Rohly credits Dale with modeling for the department what shared leadership, collaboration, and dedication to students could look like. “I think Dale really defined the personality of our department,” Rohly says. “Dale’s example was one of hard work. It was one of strong commitment to the institution and to our classes and to our students. Dale also had very high standards, very high academic standards.”

Dale loved teaching and specialized in organic chemistry. Many describe him as a challenging professor, but he was also supportive and dedicated. “He had a reputation as kind of a tough professor, but in his mind that was all about looking out for the future for his students and making sure they were ready for what came next,” Robb says. 

Robb says his father loved serving his students. Dale felt fortunate to have received an education, and Robb says this inspired a lifetime of ensuring young people received the same opportunity. Dale and his wife, Sharon, even kept a spare bedroom where students could stay if they needed help. “That’s something that my dad really felt strongly about: making sure everyone had access to education,” he says. “He really believed in the tools that education can provide.” 

When he retired in 2007, Dale and Sharon donated a $100,000 matching gift to fund a summer student-faculty research endowment for chemistry and biochemistry students. Rohly says the President's Science Initiative - Chemistry Endowment has grown and inspired other similar donations. Dale continued teaching part time until 2012, and he and Sharon continued to support Bethel in many ways over the years, including through an IRA rollover. 

In 2008, Bethel’s organic chemistry lab was named the “Dale Stephens Organic Chemistry Lab” in honor of his service. Dale also served Bethel athletics for many years as the official scorer for the men’s basketball team, he ran the scoreboard for the football team, and served as Bethel’s faculty representative to its conference, the Minnesota Intercollegiate Athletic Conference (MIAC). 

Friends and family remember Dale’s boundless energy and his surprising sense of humor.
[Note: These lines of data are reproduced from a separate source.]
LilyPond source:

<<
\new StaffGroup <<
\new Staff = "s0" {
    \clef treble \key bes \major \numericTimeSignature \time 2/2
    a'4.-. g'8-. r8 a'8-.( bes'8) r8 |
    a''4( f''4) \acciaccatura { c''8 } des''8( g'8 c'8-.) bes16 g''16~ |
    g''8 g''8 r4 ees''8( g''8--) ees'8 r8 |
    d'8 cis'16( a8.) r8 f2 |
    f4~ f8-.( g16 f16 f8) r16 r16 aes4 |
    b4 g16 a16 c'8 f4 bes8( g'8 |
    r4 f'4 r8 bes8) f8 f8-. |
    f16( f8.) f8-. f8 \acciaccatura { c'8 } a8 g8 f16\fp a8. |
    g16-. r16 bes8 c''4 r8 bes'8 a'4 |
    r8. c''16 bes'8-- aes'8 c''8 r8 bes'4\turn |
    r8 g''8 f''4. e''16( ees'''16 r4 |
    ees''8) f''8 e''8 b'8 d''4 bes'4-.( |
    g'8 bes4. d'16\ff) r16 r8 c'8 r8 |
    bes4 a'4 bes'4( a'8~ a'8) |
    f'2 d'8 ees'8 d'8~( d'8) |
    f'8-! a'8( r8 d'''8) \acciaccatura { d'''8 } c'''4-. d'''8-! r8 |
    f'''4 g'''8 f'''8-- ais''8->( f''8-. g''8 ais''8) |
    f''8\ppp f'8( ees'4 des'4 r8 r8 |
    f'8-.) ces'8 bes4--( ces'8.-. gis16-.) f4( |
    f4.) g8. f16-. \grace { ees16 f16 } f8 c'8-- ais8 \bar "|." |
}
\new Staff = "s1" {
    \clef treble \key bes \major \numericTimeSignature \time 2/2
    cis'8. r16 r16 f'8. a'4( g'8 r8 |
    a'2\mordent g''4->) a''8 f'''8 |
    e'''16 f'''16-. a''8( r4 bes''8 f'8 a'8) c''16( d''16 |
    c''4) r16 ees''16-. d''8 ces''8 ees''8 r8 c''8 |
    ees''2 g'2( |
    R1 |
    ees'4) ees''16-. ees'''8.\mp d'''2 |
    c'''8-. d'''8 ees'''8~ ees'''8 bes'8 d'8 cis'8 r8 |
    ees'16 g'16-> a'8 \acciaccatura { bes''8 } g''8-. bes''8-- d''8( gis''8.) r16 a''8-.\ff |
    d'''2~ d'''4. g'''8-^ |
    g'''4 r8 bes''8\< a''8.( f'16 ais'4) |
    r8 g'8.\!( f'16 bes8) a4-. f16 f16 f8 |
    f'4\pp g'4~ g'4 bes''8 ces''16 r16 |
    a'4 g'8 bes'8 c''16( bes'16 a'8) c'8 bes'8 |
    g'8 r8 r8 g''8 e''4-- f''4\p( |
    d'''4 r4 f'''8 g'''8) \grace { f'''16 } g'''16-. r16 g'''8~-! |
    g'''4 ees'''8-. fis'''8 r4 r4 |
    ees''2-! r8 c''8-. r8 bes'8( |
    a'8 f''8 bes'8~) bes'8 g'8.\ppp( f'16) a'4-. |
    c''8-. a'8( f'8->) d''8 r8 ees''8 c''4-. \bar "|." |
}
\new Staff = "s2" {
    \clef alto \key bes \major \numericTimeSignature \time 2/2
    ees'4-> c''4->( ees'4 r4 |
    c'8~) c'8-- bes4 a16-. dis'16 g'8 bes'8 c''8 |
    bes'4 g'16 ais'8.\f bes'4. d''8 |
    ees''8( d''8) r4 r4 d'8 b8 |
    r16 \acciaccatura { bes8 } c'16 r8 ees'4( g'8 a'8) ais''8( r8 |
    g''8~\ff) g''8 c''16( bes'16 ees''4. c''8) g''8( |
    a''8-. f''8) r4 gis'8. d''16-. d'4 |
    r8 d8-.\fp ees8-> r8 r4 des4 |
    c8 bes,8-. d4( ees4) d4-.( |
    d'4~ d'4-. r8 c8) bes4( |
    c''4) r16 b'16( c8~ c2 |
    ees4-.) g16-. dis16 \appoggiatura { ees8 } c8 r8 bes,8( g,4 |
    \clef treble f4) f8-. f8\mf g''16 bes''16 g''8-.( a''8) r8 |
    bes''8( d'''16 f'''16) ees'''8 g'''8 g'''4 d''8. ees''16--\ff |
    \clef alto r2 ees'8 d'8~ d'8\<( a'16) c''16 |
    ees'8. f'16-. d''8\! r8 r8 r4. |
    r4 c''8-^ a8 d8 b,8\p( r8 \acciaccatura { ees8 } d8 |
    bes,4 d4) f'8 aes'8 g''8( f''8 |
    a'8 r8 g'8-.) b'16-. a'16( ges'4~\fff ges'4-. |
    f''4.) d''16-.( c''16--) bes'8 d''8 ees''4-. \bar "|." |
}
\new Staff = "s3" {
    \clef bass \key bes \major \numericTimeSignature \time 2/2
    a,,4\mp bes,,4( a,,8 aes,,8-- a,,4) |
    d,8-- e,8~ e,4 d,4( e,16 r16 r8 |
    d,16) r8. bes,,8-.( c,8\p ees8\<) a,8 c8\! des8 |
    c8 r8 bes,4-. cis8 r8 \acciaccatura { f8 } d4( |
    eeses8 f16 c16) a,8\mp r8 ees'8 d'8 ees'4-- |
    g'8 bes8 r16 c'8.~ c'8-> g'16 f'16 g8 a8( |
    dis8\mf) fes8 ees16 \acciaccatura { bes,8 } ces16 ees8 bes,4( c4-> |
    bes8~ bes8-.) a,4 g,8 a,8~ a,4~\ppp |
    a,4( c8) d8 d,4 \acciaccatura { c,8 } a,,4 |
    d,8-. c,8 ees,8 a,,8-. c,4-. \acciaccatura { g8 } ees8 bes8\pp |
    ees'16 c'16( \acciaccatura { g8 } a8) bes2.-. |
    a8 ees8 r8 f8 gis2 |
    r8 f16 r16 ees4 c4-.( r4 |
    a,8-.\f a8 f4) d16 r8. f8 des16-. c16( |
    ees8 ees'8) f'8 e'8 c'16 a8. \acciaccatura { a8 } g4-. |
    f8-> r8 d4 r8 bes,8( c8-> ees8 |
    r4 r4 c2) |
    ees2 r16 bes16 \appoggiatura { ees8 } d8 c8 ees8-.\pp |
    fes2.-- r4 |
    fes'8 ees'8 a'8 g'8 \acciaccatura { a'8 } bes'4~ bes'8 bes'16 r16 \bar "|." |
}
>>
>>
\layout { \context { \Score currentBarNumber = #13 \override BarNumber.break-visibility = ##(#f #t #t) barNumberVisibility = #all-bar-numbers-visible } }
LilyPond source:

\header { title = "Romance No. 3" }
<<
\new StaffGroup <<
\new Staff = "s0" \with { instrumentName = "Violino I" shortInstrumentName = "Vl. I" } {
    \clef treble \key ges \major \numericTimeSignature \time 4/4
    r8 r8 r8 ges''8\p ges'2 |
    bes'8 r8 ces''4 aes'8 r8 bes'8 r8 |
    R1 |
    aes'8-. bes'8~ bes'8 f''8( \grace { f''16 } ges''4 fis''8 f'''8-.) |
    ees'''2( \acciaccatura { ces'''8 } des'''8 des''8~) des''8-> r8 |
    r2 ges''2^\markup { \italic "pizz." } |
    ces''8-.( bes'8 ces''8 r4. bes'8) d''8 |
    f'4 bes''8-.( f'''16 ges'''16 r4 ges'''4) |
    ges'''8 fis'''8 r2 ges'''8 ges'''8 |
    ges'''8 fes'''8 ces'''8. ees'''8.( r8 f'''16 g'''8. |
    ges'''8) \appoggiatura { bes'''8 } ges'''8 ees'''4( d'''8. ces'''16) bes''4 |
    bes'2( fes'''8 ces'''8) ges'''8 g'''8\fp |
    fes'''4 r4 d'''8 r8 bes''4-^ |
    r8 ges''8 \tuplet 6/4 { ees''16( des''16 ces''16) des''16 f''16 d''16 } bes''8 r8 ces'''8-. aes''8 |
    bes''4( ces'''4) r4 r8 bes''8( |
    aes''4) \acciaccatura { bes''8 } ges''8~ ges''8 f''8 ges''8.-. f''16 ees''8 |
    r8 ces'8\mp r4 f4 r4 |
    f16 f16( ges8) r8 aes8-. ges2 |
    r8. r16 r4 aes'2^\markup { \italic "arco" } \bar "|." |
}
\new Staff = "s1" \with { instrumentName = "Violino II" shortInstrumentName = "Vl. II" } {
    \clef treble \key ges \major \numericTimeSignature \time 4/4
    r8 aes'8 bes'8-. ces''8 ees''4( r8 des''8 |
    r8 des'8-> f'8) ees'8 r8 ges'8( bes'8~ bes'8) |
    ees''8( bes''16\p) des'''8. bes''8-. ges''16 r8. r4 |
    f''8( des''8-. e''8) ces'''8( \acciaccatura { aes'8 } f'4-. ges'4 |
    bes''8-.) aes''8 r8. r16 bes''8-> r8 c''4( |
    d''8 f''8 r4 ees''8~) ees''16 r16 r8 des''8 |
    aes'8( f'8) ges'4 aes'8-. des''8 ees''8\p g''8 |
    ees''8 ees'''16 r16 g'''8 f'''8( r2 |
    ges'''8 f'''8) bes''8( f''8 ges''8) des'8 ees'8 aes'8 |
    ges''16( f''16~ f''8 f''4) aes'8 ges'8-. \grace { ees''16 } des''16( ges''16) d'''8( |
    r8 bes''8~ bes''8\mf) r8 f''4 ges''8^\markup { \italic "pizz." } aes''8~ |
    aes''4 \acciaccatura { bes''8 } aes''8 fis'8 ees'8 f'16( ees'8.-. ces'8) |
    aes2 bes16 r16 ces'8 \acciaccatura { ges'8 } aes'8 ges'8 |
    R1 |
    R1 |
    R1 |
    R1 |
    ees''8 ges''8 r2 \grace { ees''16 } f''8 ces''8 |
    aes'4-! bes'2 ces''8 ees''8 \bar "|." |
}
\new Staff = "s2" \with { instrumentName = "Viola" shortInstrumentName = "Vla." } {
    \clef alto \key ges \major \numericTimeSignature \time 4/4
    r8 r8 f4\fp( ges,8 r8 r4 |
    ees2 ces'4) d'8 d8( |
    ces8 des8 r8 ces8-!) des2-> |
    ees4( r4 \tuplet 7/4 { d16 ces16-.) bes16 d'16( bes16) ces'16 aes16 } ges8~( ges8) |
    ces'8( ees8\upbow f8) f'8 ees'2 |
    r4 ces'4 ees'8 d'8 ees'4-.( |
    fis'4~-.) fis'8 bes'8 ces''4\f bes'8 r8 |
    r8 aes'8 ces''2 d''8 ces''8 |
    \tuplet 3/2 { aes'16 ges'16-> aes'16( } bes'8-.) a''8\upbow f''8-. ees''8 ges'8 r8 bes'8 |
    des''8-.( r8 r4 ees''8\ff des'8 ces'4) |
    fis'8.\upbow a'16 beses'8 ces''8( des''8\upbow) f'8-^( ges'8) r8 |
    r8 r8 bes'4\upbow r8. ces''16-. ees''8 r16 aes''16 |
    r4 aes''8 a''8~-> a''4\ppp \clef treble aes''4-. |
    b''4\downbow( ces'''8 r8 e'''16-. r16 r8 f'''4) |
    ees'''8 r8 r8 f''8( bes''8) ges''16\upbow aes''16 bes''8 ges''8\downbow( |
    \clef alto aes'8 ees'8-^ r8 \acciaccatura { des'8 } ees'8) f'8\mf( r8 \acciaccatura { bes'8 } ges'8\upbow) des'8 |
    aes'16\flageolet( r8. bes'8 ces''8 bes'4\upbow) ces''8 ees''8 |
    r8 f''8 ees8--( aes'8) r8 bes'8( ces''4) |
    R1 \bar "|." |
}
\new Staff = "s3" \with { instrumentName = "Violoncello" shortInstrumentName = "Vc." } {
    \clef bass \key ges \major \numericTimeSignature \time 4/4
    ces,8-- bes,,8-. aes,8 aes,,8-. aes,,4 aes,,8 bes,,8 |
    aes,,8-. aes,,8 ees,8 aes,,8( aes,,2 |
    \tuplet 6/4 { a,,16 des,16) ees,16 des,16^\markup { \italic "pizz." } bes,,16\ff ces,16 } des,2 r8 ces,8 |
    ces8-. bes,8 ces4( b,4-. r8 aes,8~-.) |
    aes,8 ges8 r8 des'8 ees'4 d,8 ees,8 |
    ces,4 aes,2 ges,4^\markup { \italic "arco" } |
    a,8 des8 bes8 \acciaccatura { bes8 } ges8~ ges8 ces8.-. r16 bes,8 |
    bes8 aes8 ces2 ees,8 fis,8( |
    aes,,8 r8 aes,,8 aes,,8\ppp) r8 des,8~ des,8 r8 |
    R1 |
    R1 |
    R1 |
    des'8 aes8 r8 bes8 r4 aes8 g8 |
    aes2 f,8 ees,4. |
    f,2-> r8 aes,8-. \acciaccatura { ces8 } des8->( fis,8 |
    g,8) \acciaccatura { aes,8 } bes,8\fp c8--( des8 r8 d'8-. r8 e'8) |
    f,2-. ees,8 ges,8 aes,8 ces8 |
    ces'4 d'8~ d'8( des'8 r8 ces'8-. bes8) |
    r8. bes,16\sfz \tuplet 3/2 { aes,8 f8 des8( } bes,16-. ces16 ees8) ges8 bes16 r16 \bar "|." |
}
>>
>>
Rohly called Dale a father figure and friend to many at Bethel, with relationships continuing long after his teaching days. He was also dedicated to his family, spending days each week with his grandchildren. 

Robb described his father as a scientist at heart, with an analytical mind and a love for solving problems and learning. He loved being outside and led a faculty trip to the Boundary Waters for many years. An avid gardener, Dale built a greenhouse on their property and studied water quality on a sabbatical. He even built their family home in 1980 while still working full time. After working on the house until 11 p.m., he finished up school work. “He loved working on things, and he loved trying to figure things out,” Robb says. “The scientist in him really gave him a curiosity to understand the world around him.” 

Through it all, Dale maintained a steadfast faith. Robb says his father felt fortunate to teach at Bethel, where he could combine his faith and his love of science. “You can be a Christian and a scientist, too,” Robb says. “That’s something that dad was very passionate about.”

His Bethel colleagues say they will miss Dale, but they will strive to carry on his legacy in their work. “He fully committed his life to the Lord's hands,” Doyle says. “We miss Dale, but the saints in heaven are rejoicing with him because of a life lived robustly and well.”

Memorial Service for Dale Stephens

A memorial service will be held at noon on November 17 at First Evangelical Free Church in Maplewood, Minnesota. Visitation will be at 11 a.m.